--- Input material Enclosed Below ---
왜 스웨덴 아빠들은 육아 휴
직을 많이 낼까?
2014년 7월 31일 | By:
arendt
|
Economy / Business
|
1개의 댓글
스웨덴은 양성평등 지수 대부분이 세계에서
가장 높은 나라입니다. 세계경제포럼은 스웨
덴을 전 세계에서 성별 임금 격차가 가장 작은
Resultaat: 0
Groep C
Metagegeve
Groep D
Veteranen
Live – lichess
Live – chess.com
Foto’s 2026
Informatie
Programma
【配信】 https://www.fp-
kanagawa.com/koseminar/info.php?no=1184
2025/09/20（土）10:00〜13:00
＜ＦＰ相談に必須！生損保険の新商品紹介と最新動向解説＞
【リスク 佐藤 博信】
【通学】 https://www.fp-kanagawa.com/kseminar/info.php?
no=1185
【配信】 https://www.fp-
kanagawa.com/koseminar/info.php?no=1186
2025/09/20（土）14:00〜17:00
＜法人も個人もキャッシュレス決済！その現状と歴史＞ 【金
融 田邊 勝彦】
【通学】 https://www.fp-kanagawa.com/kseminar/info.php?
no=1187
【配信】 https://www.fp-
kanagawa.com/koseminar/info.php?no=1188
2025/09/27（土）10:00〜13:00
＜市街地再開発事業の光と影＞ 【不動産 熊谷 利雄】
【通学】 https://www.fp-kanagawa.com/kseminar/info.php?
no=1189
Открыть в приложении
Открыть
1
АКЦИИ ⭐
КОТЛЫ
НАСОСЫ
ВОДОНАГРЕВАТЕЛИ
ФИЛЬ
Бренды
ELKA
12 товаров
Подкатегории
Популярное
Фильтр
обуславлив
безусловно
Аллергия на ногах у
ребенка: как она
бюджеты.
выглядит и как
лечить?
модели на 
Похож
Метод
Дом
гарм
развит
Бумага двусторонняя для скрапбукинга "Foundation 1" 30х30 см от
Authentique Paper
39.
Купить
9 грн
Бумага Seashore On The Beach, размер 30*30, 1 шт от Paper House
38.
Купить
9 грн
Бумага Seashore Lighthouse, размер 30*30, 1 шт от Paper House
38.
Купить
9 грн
--- End of Enclosed Input material ---
* [Task item]:
Each line from the start of the records through the line holding "kanagawa.com/koseminar/info.php?no=1188" must be returned exactly; nothing else belongs in the answer.

* [Problem solution]:
왜 스웨덴 아빠들은 육아 휴
직을 많이 낼까?
2014년 7월 31일 | By:
arendt
|
Economy / Business
|
1개의 댓글
스웨덴은 양성평등 지수 대부분이 세계에서
가장 높은 나라입니다. 세계경제포럼은 스웨
덴을 전 세계에서 성별 임금 격차가 가장 작은
Resultaat: 0
Groep C
Metagegeve
Groep D
Veteranen
Live – lichess
Live – chess.com
Foto’s 2026
Informatie
Programma
【配信】 https://www.fp-
kanagawa.com/koseminar/info.php?no=1184
2025/09/20（土）10:00〜13:00
＜ＦＰ相談に必須！生損保険の新商品紹介と最新動向解説＞
【リスク 佐藤 博信】
【通学】 https://www.fp-kanagawa.com/kseminar/info.php?
no=1185
【配信】 https://www.fp-
kanagawa.com/koseminar/info.php?no=1186
2025/09/20（土）14:00〜17:00
＜法人も個人もキャッシュレス決済！その現状と歴史＞ 【金
融 田邊 勝彦】
【通学】 https://www.fp-kanagawa.com/kseminar/info.php?
no=1187
【配信】 https://www.fp-
kanagawa.com/koseminar/info.php?no=1188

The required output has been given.